In response to Haltom’s claim the court cited the plain language of the statute, specifically noting section 76-710.04(1) which prohibits the use of eminent domain powers where taking is, “primarily for an economic development purpose.” Using this section the court found four reasons to reject Haltom’s argument. First, the City did not take the property for the use by a commercial for-profit enterprise. Second, the City’s acquisition of the land did not serve the primary purpose of increasing tax revenue or tax base. Third, the City’s acquisition of the land did not serve primarily for increasing employment. Finally, the use of the property cannot be understood as primarily related to “general economic conditions”. The court acknowledged that the City’s use of eminent domain may have resulted in incidental and indirect benefits to the retailer, but those benefits do not constitute a violation of statue 76-701.04 since it was not the City’s primary concern in the construction of the deceleration lane.

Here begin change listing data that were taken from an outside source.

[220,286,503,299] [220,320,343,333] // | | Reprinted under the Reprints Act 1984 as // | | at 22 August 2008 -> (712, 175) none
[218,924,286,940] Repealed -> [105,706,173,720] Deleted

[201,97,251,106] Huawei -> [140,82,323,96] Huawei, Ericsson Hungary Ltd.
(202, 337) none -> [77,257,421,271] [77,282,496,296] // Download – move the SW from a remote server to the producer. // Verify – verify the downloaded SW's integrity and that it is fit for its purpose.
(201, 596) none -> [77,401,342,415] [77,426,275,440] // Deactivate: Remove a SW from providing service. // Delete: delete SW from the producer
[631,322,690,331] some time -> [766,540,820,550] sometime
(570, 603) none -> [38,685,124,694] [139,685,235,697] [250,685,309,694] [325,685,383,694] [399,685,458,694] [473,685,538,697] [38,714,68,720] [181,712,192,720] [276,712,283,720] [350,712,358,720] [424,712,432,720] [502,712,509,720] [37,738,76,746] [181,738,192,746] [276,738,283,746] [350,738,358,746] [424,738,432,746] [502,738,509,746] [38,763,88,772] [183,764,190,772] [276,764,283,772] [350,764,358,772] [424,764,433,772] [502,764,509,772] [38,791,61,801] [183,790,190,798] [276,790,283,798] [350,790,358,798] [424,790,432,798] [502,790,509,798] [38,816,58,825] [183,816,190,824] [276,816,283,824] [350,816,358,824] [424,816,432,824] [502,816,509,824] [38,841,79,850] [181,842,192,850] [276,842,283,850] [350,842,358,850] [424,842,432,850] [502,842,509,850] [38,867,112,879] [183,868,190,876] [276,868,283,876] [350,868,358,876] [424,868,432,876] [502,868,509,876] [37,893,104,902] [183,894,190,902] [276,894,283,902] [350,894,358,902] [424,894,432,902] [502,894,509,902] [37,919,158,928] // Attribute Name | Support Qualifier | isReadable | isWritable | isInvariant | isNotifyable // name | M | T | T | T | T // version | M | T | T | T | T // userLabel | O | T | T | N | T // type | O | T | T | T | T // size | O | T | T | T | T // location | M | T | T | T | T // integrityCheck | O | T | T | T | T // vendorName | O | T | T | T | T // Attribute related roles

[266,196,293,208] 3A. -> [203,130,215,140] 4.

“Nearest feasible route” requires reasonable consideration of costs to both landowners

by Gary Taylor

Green v. Wilderness Ridge, L.L.C.
(Iowa Supreme Court, January 8, 2010)

The Iowa Supreme vacated an earlier Court of Appeals decision concerning the ability of the owner of a landlocked parcel to access that parcel over the land of another, using the “nearest feasible route to an existing public road.”  Readers can go to The BLUZ blog post on the Court of Appeals decision, which can be accessed here, for a review of the facts.   

Iowa Code 6A.4(2) gives the owner of a landlocked parcel the right to exercise eminent domain over the land of a neighbor if it is necessary to gain access to a public road.  The code provision lays out criteria for exercising that right that include locating the access “along a line which is the nearest feasible route to an existing public road”  In this suit, the owners of the servient estate (the land across which the easement would cross) argued that the route suggested by Wilderness Ridge (owner of the landlocked parcel) (1) did not lead to a public road, and (2) did not consider the costs to the servient estate for allowing that route.  The Court of Appeals determined that the route selected by Wilderness Ridge did lead to a public road and would pose fewer costs to Wilderness Ridge than the route offered by the owners of the servient estate, and for that reason allowed condemnation of the route preferred by Wilderness Ridge. 

The Iowa Supreme Court disagreed with the Court of Appeals’s finding that Dudley land was a public road for purposes of Iowa Code 6A.4.  While the road could theoretically be located by it’s designation on old plats, Dudley Lane has never physically existed.  The purpose of the statute is to provide access to landlocked parcels, and providing access to a public road that exists on paper only does not meet legislative intent. 

The Supreme Court also found that the term “nearest feasible route” required a consideration of reasonableness, focusing on the impacts on both parties.  Thus it was incumbent on the courts to consider the value of the land to be condemned in determining the specific route for providing access.

Considering these findings the Supreme Court remanded the case to district court for further fact finding related to the location of the nearest public road and the costs of acquiring a route thereto.